A multicenter study of brain T 2WI lesions radiomics machine learning models distinguishing multiple sclerosis and neuromyelitis optica spectrum disorder
10.3760/cma.j.cn112149-20220106-00013
- VernacularTitle:基于脑部T 2WI病灶影像组学的机器学习模型鉴别多发性硬化和视神经脊髓炎谱系疾病的多中心研究
- Author:
Ting HE
1
;
Yi MAO
;
Zhi ZHANG
;
Zhizheng ZHUO
;
Yunyun DUAN
;
Lin WU
;
Yuxin LI
;
Ningnannan ZHANG
;
Xuemei HAN
;
Yanyan ZHU
;
Yao WANG
;
Xiao LIANG
;
Yongmei LI
;
Haiqing LI
;
Fuqing ZHOU
;
Ya′ou LIU
Author Information
1. 南昌大学第一附属医院影像科,南昌 330006
- Keywords:
Multiple sclerosis;
Magnetic resonance imaging;
Neuromyelitis optica spectrum disorder;
Differential diagnosis;
Radiomics
- From:
Chinese Journal of Radiology
2022;56(12):1332-1338
- CountryChina
- Language:Chinese
-
Abstract:
Objective:To investigate the efficacy of a machine learning model based on radiomics of brain lesions on T 2WI in differentiating multiple sclerosis (MS) from neuromyelitis optica spectrum disorders (NMOSD). Methods:Totally 223 MS and NMOSD patients who were treated from January 2009 to September 2018 in Beijing Tiantan Hospital Affiliated to Capital Medical University, Donghu Branch of the First Affiliated Hospital of Nanchang University, Tianjin Medical University General Hospital, and Xuanwu Hospital of Capital Medical University were analyzed retrospectively, and according to the proportion of 7∶3, 223 patients were completely randomly divided into training set (156 cases) and test set (67 cases).

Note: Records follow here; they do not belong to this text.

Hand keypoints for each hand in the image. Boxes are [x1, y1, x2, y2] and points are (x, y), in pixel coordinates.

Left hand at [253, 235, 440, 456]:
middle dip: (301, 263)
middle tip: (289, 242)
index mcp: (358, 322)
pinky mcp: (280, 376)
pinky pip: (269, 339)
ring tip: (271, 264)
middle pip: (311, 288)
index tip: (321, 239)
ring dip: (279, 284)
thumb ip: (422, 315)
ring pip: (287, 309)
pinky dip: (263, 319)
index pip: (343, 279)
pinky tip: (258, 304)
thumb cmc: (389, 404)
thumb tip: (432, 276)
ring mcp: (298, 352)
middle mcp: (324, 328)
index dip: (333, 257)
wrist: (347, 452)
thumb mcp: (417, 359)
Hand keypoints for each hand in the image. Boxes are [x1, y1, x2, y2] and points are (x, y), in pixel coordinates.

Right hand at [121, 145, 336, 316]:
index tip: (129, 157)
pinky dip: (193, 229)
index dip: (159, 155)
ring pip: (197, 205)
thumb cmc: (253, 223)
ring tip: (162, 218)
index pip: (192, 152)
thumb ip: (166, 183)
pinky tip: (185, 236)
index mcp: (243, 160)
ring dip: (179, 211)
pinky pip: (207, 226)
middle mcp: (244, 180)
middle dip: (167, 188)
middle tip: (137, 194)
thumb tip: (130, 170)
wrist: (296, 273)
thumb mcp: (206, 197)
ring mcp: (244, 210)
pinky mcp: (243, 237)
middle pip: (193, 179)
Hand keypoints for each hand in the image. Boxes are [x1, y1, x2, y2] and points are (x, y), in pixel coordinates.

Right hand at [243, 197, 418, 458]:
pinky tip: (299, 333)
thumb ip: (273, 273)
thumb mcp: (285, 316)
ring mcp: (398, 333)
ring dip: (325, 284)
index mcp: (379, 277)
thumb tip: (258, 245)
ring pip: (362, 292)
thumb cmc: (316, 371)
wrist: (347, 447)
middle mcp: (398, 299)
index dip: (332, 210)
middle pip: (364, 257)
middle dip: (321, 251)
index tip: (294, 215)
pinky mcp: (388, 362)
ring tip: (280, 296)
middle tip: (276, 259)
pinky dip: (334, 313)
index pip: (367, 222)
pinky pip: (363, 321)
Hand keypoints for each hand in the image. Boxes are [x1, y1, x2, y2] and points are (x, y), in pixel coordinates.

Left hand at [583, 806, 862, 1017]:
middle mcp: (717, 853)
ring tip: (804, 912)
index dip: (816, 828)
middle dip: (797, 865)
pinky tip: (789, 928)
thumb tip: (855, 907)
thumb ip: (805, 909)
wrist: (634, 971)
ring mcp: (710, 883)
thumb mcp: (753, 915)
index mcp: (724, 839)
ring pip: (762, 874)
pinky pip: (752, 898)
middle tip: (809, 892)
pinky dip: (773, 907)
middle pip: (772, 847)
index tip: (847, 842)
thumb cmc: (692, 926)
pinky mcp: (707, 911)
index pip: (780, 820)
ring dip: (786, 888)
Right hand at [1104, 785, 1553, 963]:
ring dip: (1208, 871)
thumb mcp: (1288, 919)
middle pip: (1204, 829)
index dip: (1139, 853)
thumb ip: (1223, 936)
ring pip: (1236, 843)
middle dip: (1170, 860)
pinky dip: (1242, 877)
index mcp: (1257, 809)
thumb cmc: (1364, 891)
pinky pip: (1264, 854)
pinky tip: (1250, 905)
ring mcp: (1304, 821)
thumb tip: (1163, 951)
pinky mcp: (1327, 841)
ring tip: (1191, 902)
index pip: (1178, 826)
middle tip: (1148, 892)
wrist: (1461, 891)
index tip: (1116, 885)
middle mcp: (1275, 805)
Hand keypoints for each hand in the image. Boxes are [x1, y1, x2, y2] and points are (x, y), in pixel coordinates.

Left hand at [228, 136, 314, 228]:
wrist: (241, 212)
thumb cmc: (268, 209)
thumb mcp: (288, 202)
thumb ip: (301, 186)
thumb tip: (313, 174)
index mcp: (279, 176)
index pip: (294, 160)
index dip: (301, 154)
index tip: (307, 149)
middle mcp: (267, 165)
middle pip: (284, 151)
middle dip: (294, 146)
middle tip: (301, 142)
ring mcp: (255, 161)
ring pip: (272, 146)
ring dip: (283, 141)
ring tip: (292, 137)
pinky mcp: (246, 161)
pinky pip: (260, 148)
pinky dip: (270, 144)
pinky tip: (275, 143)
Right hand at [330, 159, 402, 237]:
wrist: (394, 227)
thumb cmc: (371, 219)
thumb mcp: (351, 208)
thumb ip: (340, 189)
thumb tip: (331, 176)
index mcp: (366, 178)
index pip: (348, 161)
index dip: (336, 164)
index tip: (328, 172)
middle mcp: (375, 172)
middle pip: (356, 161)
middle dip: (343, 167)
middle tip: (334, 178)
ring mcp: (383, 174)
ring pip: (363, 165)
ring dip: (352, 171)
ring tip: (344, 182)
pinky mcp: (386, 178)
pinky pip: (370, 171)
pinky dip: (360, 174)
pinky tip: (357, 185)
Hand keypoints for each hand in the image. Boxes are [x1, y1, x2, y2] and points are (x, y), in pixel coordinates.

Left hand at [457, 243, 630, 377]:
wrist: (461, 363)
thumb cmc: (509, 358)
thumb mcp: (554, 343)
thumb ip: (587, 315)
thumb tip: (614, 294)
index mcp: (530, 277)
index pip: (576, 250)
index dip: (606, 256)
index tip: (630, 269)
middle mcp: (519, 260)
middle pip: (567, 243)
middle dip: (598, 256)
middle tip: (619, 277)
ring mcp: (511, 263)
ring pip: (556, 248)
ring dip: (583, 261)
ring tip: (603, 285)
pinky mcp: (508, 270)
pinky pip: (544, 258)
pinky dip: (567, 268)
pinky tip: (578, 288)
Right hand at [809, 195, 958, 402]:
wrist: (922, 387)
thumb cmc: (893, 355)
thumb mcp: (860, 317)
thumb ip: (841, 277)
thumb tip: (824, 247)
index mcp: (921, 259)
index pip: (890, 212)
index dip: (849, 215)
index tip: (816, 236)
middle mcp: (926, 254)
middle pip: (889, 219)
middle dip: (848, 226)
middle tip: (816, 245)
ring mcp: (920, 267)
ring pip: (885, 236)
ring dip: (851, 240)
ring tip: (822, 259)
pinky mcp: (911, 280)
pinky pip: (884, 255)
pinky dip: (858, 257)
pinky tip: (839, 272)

A total of 74 patients with MS and NMOSD who were treated in Huashan Hospital Affiliated to Fudan University and China-Japan Friendship Hospital of Jilin University from January 2009 to September 2018 and in Xianghu Branch of the First Affiliated Hospital of Nanchang University from March 2020 to September 2021 were collected as an independent external validation set. All patients underwent brain cross-sectional MR T 2WI, radiomics features were extracted from T 2WI, and features were selected by max-relevance and min-redundancy and least absolute shrinkage and selection operator algorithms. Then various machine learning classifier models (logistic regression, decision tree, AdaBoost, random forest or support vector machine) were constructed to differentiate MS from NMOSD. The area under curve (AUC) of receiver operating characteristics was used to evaluate the performance of each classifier model in the training set, test set and external validation set. Results:Based on multi-center T 2WI, a total of 11 radiomics features related to the discrimination between MS and NMOSD were extracted and classifier models were constructed. Among them, the random forest model had the best efficiency in distinguishing MS from NMOSD, and its AUC values for distinguishing MS from NMOSD in the training set, test set and external validation set were 1.000, 0.944 and 0.902, with specificity of 100%, 76.9% and 86.0%, and sensitivity of 100%, 92.1% and 79.7%, respectively. Conclusion:The random forest model based on the radiomic features of T 2WI of brain lesions can effectively distinguish MS from NMOSD.